Competitive Bidding for Lab Services is Not
the Answer
The American Clinical Laboratory Association strongly opposes
any effort to impose competitive bidding arrangements for diagnostic
laboratory payments under Part B of Medicare or state Medicaid
programs. Competitive bidding would threaten the quality of and
access to laboratory services and create a substantial and cumbersome
administrative bureaucracy. Moreover, it will not result in a
meaningful, cost-effective reform of Medicare.
In the 2003 Medicare Modernization Act (MMA), Congress directed the Centers for Medicare and Medicaid Services (CMS) to proceed with a laboratory services competitive bidding demonstration project. ACLA opposes such a project for the reasons mentioned below. ACLA led a three year, unprecedented advocacy campaign to stop, and ultimately repeal, the Laboratory Competitive Bidding Demonstration project. The culmination of the campaign was the enactment of legislation (HR 6331) in July 2008 repealing the project.
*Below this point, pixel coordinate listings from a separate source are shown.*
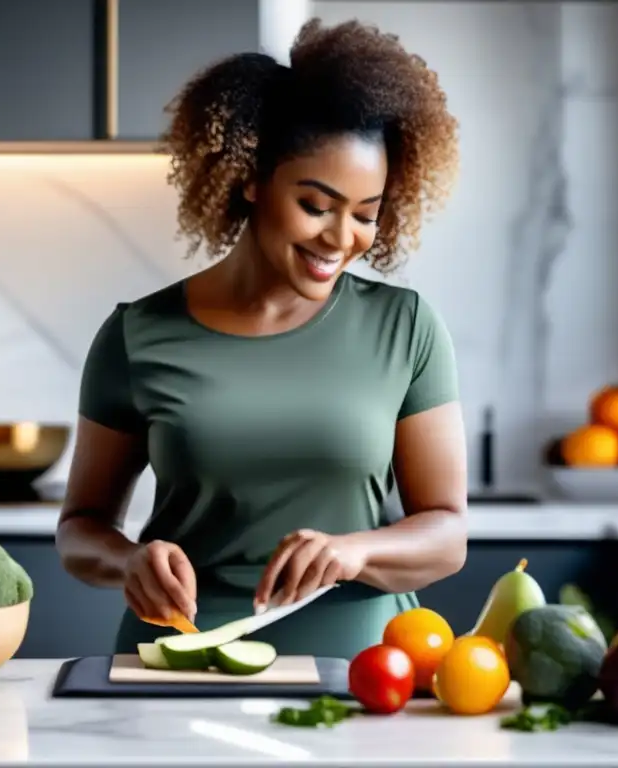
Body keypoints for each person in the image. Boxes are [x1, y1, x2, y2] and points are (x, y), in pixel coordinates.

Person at [56, 17, 467, 661]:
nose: (341, 238)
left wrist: (353, 550)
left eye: (367, 213)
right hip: (178, 664)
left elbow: (447, 535)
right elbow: (80, 530)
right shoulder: (137, 336)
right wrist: (129, 560)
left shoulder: (406, 328)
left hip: (362, 673)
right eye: (316, 204)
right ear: (251, 179)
ACLA was also backed by a lawsuit filed by local laboratory plaintiffs in Federal District court in San Diego which resulted in a preliminary injunction stopping further implementation of the demonstration in April 2008.
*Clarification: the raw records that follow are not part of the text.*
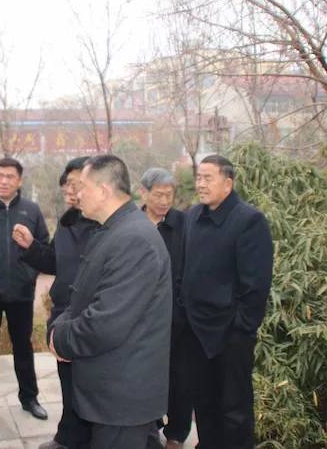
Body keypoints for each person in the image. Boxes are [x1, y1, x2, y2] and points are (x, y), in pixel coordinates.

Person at [50, 155, 172, 449]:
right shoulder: (113, 229)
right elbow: (82, 296)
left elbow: (105, 324)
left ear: (104, 190)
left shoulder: (134, 239)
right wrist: (61, 324)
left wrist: (60, 338)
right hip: (110, 394)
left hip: (122, 398)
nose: (77, 194)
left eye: (82, 186)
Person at [182, 155, 273, 449]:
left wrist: (240, 329)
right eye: (198, 178)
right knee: (204, 404)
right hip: (197, 331)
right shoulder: (192, 216)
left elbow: (256, 286)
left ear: (228, 183)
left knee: (235, 410)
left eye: (208, 178)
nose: (201, 184)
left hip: (231, 336)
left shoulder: (249, 220)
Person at [12, 156, 98, 449]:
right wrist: (30, 247)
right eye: (67, 186)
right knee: (69, 381)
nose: (71, 191)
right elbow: (53, 261)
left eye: (77, 184)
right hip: (65, 314)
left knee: (90, 387)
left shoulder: (106, 225)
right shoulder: (67, 221)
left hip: (91, 316)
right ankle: (70, 435)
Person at [0, 157, 50, 420]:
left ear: (19, 181)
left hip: (21, 292)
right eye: (0, 176)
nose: (4, 181)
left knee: (23, 347)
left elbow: (43, 246)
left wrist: (28, 275)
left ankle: (29, 398)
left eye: (10, 177)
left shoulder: (31, 210)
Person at [140, 168, 190, 449]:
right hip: (140, 318)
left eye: (169, 195)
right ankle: (149, 426)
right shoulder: (132, 222)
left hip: (175, 318)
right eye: (158, 195)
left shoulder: (183, 224)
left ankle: (176, 434)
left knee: (180, 378)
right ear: (143, 193)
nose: (164, 201)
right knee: (144, 374)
Clinical laboratory testing is an essential part of quality health
care. It provides physicians with objective data needed to help
promptly diagnose, treat and monitor diseases and other medical
conditions. Laboratory services are a service, not a piece of equipment or
a supply. The delivery of high quality laboratory services is
far more complex than the production and delivery of health care
equipment or supplies, which are usually standard and interchangeable.
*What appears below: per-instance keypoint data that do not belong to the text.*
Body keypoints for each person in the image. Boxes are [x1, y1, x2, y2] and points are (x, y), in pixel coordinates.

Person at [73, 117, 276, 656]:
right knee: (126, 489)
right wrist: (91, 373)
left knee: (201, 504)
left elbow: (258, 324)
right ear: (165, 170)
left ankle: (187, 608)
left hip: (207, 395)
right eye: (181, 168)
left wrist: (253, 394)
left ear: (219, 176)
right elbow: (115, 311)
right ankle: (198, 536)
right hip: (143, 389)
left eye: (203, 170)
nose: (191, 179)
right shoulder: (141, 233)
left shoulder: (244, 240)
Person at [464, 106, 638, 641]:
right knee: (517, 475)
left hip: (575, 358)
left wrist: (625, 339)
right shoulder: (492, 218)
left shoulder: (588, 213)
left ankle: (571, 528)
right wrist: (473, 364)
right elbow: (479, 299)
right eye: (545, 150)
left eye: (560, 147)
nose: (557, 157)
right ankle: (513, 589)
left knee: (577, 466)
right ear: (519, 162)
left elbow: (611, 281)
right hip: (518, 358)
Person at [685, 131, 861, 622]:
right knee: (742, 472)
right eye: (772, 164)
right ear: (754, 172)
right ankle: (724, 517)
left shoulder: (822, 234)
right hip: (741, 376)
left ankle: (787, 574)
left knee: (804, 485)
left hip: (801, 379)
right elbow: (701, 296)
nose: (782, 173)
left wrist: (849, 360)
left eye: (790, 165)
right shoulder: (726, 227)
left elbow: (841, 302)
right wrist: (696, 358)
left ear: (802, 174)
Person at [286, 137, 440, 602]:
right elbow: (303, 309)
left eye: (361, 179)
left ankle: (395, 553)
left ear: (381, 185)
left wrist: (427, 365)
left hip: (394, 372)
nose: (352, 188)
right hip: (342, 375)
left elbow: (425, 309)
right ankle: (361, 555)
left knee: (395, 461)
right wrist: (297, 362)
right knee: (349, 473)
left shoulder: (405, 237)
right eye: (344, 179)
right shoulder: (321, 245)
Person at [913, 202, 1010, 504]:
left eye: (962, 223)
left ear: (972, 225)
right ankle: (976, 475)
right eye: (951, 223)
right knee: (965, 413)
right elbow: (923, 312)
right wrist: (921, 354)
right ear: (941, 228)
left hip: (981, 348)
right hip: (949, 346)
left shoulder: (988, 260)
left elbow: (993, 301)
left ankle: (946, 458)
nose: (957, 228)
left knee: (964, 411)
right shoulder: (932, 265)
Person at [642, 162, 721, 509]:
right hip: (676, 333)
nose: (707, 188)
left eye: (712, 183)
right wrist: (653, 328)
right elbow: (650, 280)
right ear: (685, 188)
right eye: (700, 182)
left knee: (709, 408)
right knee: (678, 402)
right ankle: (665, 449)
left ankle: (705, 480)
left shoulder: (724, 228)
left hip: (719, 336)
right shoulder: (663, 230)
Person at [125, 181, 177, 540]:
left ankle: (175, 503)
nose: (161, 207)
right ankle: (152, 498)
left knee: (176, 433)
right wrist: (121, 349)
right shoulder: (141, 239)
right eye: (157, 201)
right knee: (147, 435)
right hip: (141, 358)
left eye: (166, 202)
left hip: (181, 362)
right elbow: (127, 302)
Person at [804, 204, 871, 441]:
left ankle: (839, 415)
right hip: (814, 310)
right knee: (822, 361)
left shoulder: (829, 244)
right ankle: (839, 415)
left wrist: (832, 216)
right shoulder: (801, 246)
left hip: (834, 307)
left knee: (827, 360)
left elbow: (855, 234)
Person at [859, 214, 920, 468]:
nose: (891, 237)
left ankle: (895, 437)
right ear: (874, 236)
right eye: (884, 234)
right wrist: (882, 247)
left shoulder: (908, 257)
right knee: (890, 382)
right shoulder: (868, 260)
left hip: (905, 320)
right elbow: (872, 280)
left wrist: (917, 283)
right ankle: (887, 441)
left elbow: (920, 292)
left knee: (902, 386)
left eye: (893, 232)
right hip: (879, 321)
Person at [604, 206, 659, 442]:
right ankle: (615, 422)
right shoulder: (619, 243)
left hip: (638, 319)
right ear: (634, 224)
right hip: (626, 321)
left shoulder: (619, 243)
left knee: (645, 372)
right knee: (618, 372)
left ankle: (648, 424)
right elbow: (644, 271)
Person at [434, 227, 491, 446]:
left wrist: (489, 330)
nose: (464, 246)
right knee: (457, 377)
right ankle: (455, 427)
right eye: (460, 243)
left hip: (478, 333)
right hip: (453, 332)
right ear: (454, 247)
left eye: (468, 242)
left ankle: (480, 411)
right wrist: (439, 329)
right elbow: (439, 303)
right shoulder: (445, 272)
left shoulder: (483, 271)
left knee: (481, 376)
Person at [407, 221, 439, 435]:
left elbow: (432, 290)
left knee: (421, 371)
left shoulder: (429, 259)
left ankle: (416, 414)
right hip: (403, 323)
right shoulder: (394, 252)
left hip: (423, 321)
For more than a decade the Department of Health and Human Services
has tried and failed to develop a demonstration project to test
competitive bidding for laboratory services. It has come face
to face with the complexity of the task, the substantial start-up
costs and the numerous questions that must be addressed. For example,
should the system employ a winner-take-all approach or can anyone
play at the winning bid amount? How should the design deal with
smaller laboratory providers, hospital and physician office laboratories?
Would all 1,100 laboratory test codes be covered or just the most
frequently ordered? What will be the impact of competitive bidding
on rural or underserved areas with few laboratory providers?
Significant savings to the Medicare program are not likely to
be realized by moving to a competitive bidding system for laboratory
services, services that are less than 2% of the Medicare budget.
Clinical laboratories have been paid by Medicare based on national
limitation amounts – the maximum amount Medicare will pay
for a given test -- established in 1984. That national cap has
been systematically reduced by more than 35% over the past eighteen
years. Furthermore, laboratories have seen their annual CPI update
reduced or eliminated in eleven of those 18 years, most recently
eliminated for five years by the Medicare Modernization Act of 2003. Consequently, laboratory testing is reimbursed at a lower level
today than it was when the national limitation amounts were first
established.
ACLA has also taken the lead in opposing an ill-conceived competitive bidding proposal by the Florida Medicaid program. Florida Medicaid initially proposed competitive bidding for Medicaid laboratory services in March 2004. The scheme would have mandated a single, state-wide winner-take-all scenario. Ultimately, the state of Florida withdrew the proposal.